Crib Goch is renowned as the hardest route to the Snowdon summit, something I definitely did not appreciate when initially signing up to take on the hike! I love being in the great outdoors, but I am not experienced in mountaineering and I was extremely nervous when we first hit the trail and gazed up in awe at Crib Goch.
If you are thinking about undertaking this route, do make sure you research it extensively and ensure you know what you’re getting yourself into. If you’re new to mountaineering, I’d recommend having an experienced guiding group to support you. Our team was accompanied by a group of mountaineers who helped us at every step of the way to reach the summit safely.
Starting at Pen y Pass we gradually made our way across the uneven ground until we reached a teasing climb up to the start of the Crib Goch trail. The team was incredible, with the experienced climbers holding back to quite literally give a hand to the climbing novices of the group.
Then we were faced with the Crib Goch itself – a Grade 1 Scramble across the exposed ridge that is in a totally different league to the other routes up Snowdon. The ridge is only 200m long, but honestly, it can feel like the longest 200m of your life, the sheer exposure is something I cannot put into words.
When we got over to the other side, that’s when I realised why this is one of the top hikes in the UK.

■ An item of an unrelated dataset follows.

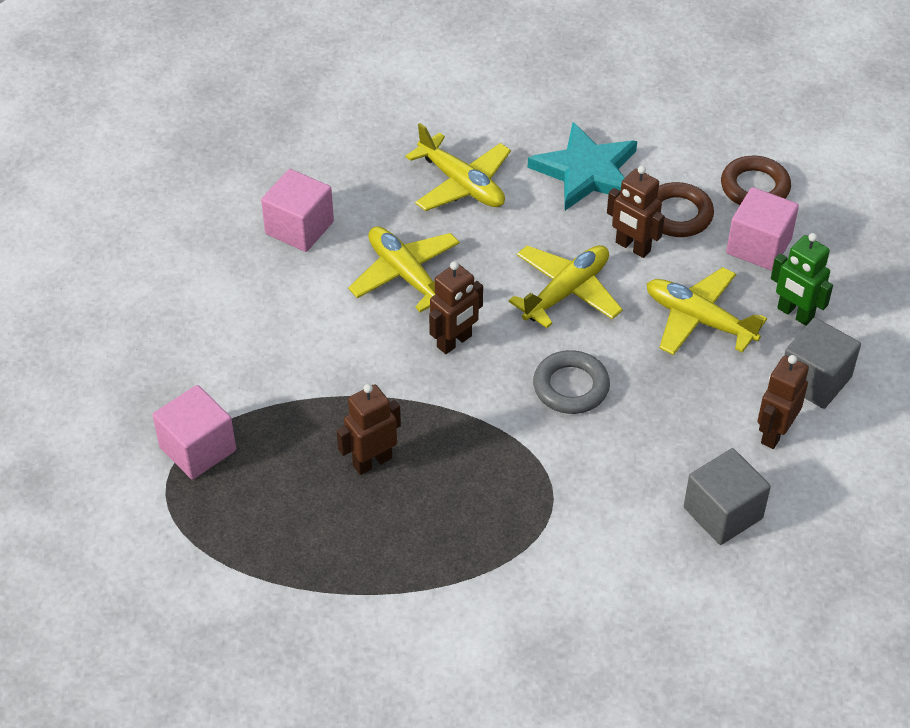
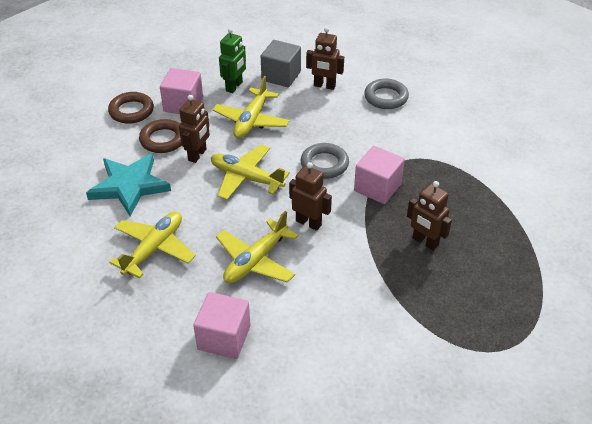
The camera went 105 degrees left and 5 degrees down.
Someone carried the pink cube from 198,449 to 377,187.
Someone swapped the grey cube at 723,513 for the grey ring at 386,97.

Looking back at the ridge, in our case, as the rain began to pour, I had never felt so proud of myself – the sense of achievement was indescribable! I conquered my fears and pushed myself completely out of my comfort zone. The team and their experience made it possible, I would not have been able to do it without them.
During our hike to the top we experienced everything from glorious sun to icy downpours which really emphasised the importance of packing correctly for the mountain. I’d recommend lots of layers and waterproofs, even if it’s not forecast to rain as the mountain can be unpredictable. Nothing will dampen your spirits on this hike though – Snowdonia is quite simply breathtaking!